# Is Chris Webber the answer in Philly? w/ poll.



## SirCharles34 (Nov 16, 2004)

He’s had a whole training camp and a ¼ of the season alongside Allen Iverson and he’s averaged: 19.0ppg and 10.5rpg, shooting 42% from the field, a poor percentage for a big man.
He’s playing much better than I thought he’d be playing at this point. He’s also been healthy all year. 

Personally, I still don’t think he’s the long term solution to us building a championship team, on the other hand, he’s been the best compliment AI has had. 

*What do you guys think of Chris Webber’s play so far?


----------



## Your Answer (Jul 13, 2005)

alleninsf said:


> *What do you guys think of Chris Webber’s play so far?


I think his play has warrant the doubters of this trade to come forth and issue an appology IMO he won that game for us against Minnesota AI is goin to have his share of bad games and that game against Minnesota showed us with C-Webb we can still win games when AI doesnt throw 40 pts on the board


----------



## jpk (May 4, 2005)

He followed up the Minnesota game with another strong performance and carried the team again tonight by scoring most of the points in the 4th when the rest of the team went quiet.

Look, Webber was historically one of the worst free throw shooters in the NBA. This year he takes all of the team's Techincal free throws instead of Korver. He's improved his game where it was weak to make up for his busted legs and loss of jumping ability. He has helped turn this team into a group that can actually create ball movement instead of standing around flat footed. Anyone that thinks the 76ers were better last year pre-Webber has a short memory.


----------



## BEEZ (Jun 12, 2002)

jpk said:


> He followed up the Minnesota game with another strong performance and carried the team again tonight by scoring most of the points in the 4th when the rest of the team went quiet.
> 
> Look, Webber was historically one of the worst free throw shooters in the NBA. This year he takes all of the team's Techincal free throws instead of Korver. He's improved his game where it was weak to make up for his busted legs and loss of jumping ability. He has helped turn this team into a group that can actually create ball movement instead of standing around flat footed. Anyone that thinks the 76ers were better last year pre-Webber has a short memory.


 Had to take a shot at Korver didnt you. I wonder where you have been since hes been playing well.


----------



## RedsDrunk (Oct 31, 2005)

Technicall would Allen I. be "The Answer" in Philly??


----------



## Your Answer (Jul 13, 2005)

iight whos the coward who said hes overrated and didnt leave a response in the thread huh?


----------



## SirCharles34 (Nov 16, 2004)

It wasn't me, I think he's a good compliment to AI and I strongly believe they will make the pl'offs and win their division. 

But, I am one of the one's that think Webb is overrated. That doesn't mean I don't like him. I just wished we had gotten him 5yrs ago.

| INFORMATION SHOWN |
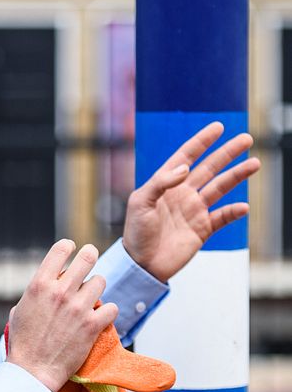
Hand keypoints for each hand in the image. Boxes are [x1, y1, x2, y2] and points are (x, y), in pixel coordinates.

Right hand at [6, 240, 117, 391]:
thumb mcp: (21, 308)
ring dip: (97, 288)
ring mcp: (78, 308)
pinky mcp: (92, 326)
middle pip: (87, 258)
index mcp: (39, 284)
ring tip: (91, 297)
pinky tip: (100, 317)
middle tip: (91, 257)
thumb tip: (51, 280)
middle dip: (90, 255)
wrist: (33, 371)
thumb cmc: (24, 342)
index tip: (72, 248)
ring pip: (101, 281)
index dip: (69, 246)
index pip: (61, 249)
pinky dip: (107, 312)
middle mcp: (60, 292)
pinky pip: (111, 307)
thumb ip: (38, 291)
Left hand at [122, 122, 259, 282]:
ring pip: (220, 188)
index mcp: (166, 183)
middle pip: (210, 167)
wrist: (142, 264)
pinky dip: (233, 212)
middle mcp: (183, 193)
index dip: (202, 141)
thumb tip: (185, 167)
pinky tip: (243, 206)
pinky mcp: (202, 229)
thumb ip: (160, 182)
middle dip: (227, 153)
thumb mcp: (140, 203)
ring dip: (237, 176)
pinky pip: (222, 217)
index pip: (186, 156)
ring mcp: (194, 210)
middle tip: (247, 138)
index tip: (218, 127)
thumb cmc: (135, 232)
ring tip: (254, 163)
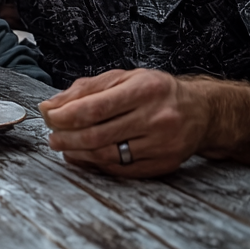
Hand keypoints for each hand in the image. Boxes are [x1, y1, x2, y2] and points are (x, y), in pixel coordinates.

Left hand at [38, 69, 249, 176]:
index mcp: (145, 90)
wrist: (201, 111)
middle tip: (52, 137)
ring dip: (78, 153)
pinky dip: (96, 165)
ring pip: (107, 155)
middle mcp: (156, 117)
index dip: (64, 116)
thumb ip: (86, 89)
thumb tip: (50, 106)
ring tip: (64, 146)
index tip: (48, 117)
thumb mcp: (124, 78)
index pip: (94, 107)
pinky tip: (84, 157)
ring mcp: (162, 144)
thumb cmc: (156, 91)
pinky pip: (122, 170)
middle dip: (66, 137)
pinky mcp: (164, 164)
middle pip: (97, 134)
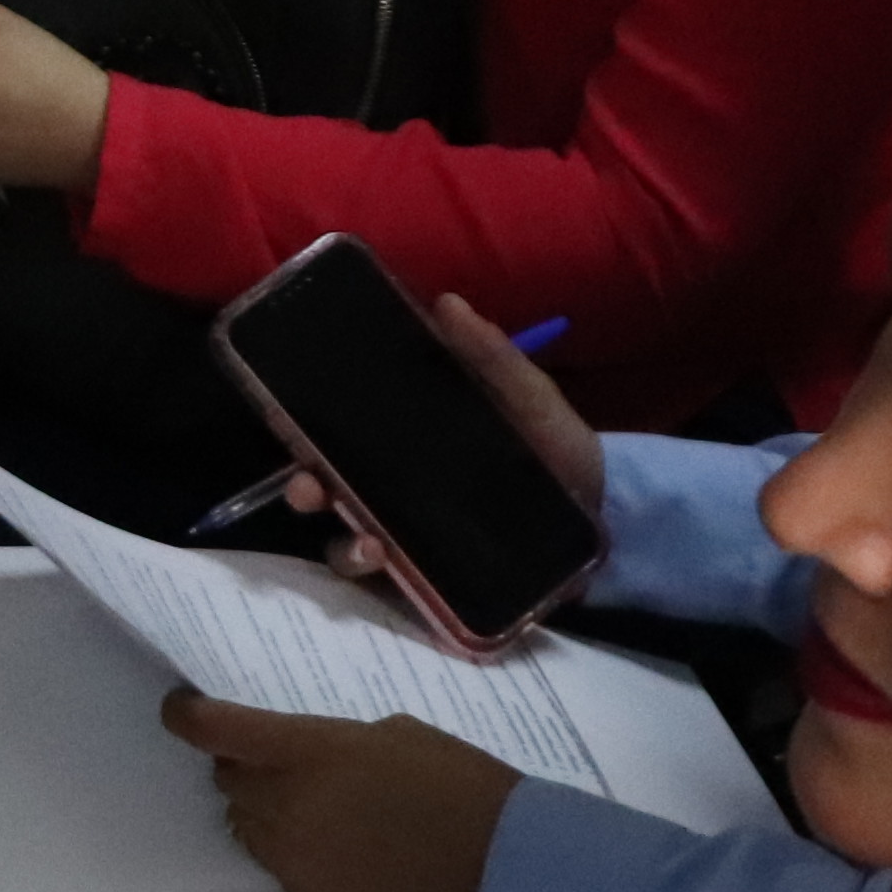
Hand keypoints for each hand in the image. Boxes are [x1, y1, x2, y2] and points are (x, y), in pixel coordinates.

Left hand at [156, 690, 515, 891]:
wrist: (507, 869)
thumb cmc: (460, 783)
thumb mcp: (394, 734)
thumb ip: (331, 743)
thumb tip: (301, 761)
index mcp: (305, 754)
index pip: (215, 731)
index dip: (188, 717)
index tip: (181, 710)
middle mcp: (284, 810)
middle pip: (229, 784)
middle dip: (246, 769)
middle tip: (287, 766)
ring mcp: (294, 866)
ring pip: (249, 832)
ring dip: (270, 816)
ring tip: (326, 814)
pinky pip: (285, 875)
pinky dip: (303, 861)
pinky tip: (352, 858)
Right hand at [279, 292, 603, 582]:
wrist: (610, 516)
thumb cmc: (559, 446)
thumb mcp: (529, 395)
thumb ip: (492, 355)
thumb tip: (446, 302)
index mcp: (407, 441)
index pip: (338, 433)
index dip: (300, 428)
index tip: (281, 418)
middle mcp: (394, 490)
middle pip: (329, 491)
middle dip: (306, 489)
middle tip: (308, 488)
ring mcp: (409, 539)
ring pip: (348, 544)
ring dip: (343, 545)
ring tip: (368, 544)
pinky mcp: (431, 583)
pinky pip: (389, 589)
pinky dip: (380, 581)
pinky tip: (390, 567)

==

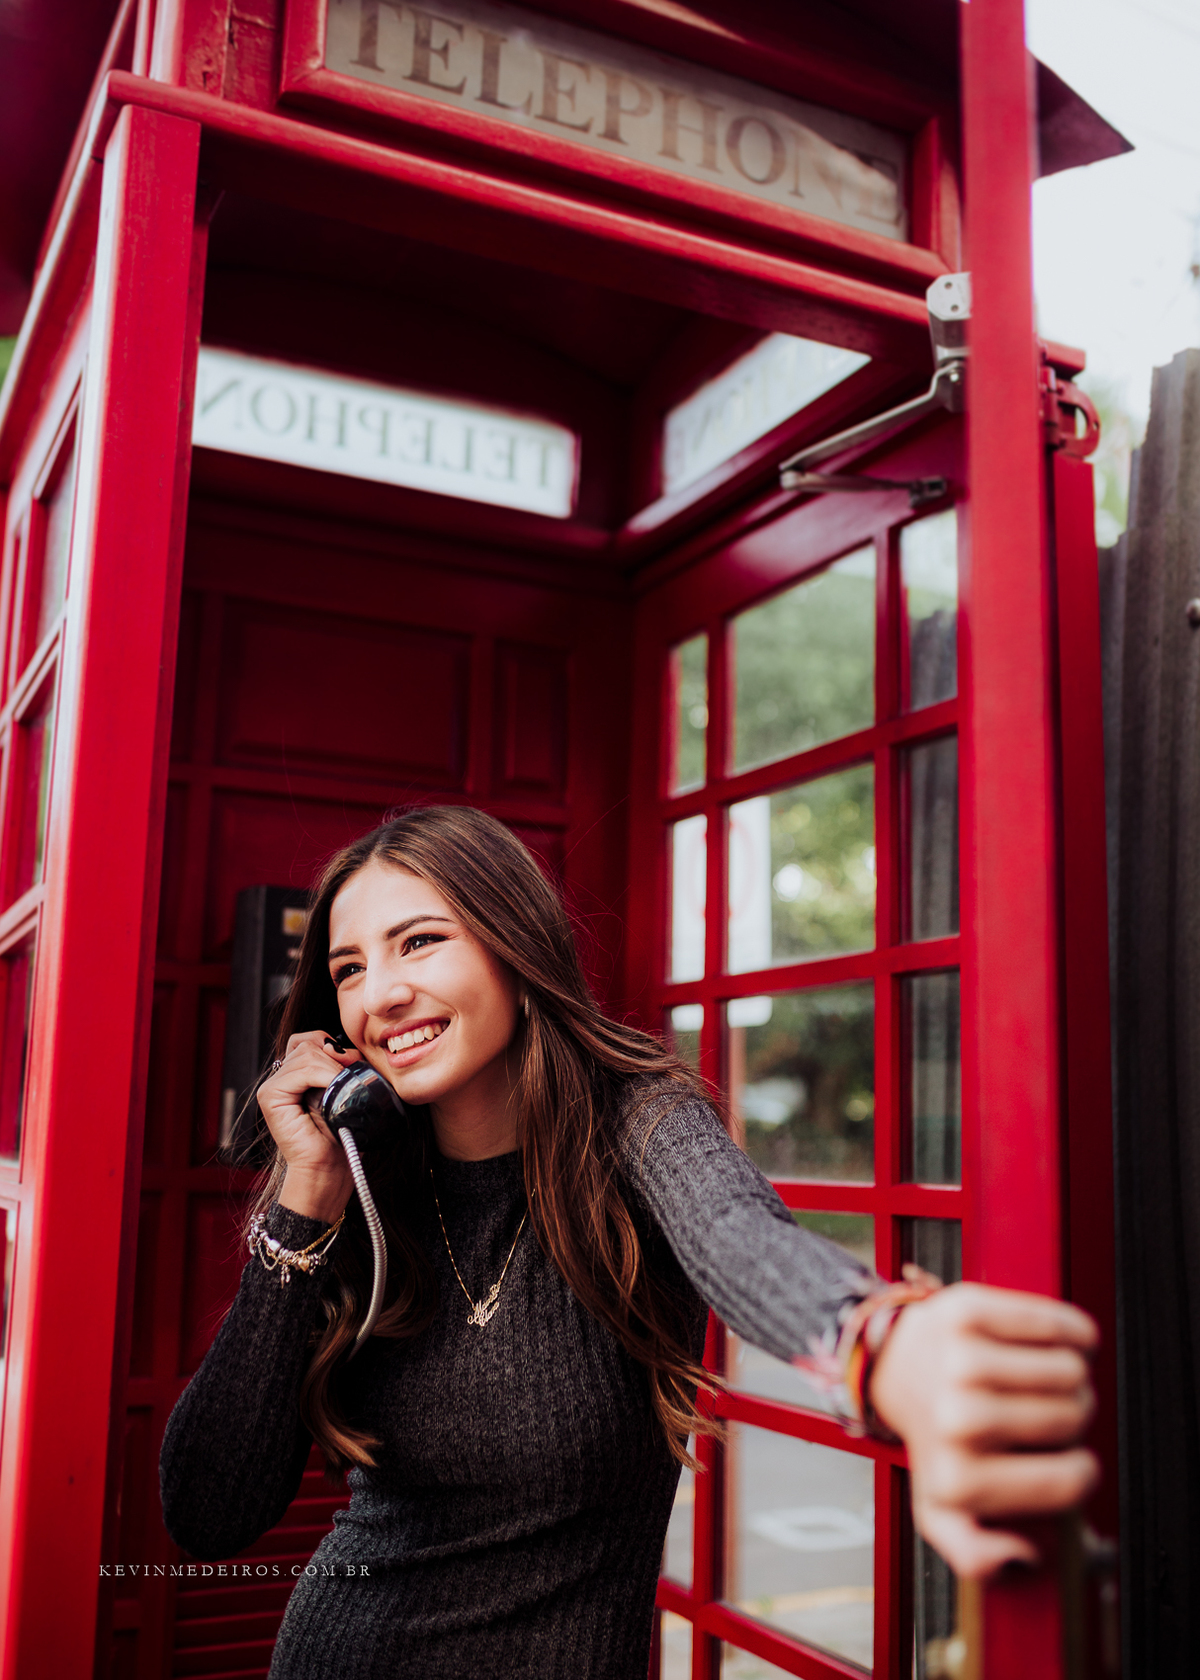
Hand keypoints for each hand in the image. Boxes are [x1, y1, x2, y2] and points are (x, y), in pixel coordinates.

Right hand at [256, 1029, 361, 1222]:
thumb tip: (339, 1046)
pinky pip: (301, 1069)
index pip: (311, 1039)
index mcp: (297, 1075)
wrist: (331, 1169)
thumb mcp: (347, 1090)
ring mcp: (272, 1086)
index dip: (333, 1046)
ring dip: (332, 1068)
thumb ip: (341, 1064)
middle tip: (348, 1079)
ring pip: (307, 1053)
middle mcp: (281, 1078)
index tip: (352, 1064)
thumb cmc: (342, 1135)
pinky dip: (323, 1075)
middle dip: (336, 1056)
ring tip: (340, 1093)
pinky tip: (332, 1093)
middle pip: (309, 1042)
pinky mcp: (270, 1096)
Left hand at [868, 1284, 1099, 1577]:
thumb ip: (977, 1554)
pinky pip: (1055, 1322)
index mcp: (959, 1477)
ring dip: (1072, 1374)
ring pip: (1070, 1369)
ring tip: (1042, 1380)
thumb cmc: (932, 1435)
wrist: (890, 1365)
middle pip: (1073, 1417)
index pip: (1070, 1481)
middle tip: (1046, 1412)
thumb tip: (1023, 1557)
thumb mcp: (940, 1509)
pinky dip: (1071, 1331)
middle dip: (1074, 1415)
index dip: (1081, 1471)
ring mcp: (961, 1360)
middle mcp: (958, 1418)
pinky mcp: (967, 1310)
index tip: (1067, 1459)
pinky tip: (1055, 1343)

| EXERCISE TASKS |
1 – According to the opening post of the forum thread about Chris Webber, what percentage has he shot from the field?
2 – Name every basketball player mentioned in the Chris Webber thread, counting nicknames and initials as the same person.
3 – Continue the forum thread about Chris Webber with the next reply after SirCharles34's last post.
Nothing in the items is needed for this work.

| RESPONSES TO THE EXERCISE |
1 – 42%

2 – Chris Webber, Allen Iverson, Korver

3 –
----------



## halfbreed (Jan 7, 2003)

CWebb is the ****ing man


----------



## jpk (May 4, 2005)

BEEZ said:


> Had to take a shot at Korver didnt you. I wonder where you have been since hes been playing well.


OK, so Korver stepped up and started doing his job the past week. Maybe he did some meditation and learned to relax and let it flow. Let's see if he performs another disappearing act come playoff time. For the teams sake, I sure hope not! (But I do enjoy ripping on him, so it would make things on these boards more fun for me...)


----------



## Coatesvillain (Jul 17, 2002)

I can't complain with Webber, I'd rather have him than Kenny Thomas, Brian Skinner, and Corliss Williamson anyday.

I believe he's the best compliment Iverson has had in his career, now these two just have to allow the rest of the team to compliment them on offense. Korver's the only one who seems to be on the same page as these guys consistently.


----------



## Your Answer (Jul 13, 2005)

alleninsf said:


> It wasn't me, I think he's a good compliment to AI and I strongly believe they will make the pl'offs and win their division.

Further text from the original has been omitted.